At least five migrants died and seven were missing when the coast guard returned 49 others to Libya’s capital Tripoli on Wednesday as fighting there raged, the U.N. migration agency said.
A Maltese commercial vessel rescued the migrants from an inflatable boat and handed them to Libya’s coast guard, which brought them to a naval base in Tripoli where they were allowed to disembark after a delay of several hours, the International Organization for Migration said.
There has been uncertainty about whether migrants intercepted by Libya’s coast guard would be able to dock in Tripoli. Last week, a group of about 280 migrants were prevented from disembarking overnight because of shelling in the port city.
“We have no clarity as to the procedures that are followed or will be followed from now on,” the IOM’s Libya office said in an email quoted by Reuters.

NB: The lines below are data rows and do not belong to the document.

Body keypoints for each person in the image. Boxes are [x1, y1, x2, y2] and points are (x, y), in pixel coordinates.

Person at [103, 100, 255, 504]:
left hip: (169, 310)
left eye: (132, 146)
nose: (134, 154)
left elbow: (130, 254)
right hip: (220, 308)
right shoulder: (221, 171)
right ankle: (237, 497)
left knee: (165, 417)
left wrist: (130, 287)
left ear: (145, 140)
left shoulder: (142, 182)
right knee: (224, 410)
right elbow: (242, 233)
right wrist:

🚨 Update: Update: 49 people finally disembarked in Tripoli. five bodies have been retrieved during this operation and migrants are reporting to IOM staff that seven others are missing. pic.twitter.com/m1EXKitZRa
The group that disembarked on Wednesday were of Eritrean and Sudanese nationality, and included eight women and three children. They were taken to one of several detention centers in Tripoli, IOM said.
Fighting around Tripoli has intensified in recent weeks between forces allied to Libya’s internationally recognized government and those fighting for eastern-based commander Khalifa Haftar, who launched an offensive to capture the Libyan capital just over one year ago.
The NGO Alarm Phone was the first to announce the tragedy, saying Malta was “responsible for the deaths and for returning the survivors to war, rape and torture”. Sources said that the boat was the last of four that had been left floating in Malta’s search and rescue zone for days.
Both Malta and Italy last week declared their ports closed to migrant disembarkation, citing the COVID-19 outbreak as their primary concern.
But more than 250 healthcare professionals and students in healthcare, including more than 100 medical doctors, have signed an open letter calling for Malta’s Prime Minister to reconsider his stance.
While it acknowledges that the COVID-19 situation is serious, the letter points out that allowing people to die in the name of public health is contradictory.
In a comment accompanying his signature, Professor Albert Fenech said: “Life before politics… as for health, we are perfectly capable of testing and isolation.”
In the letter, the signatories say that they cannot abandon their moral and ethical responsibilities and call on the state to likewise not abandon its positive obligation to protect lives.
They acknowledge that rescue and disembarkation are not totally risk-free, and call for steps to be taken to mitigate the risks rather than violate the human rights of people in distress at sea: “If we allow the government to pay for public health with people’s lives, we will have failed in our obligations as citizens, as healthcare workers, and as a nation.”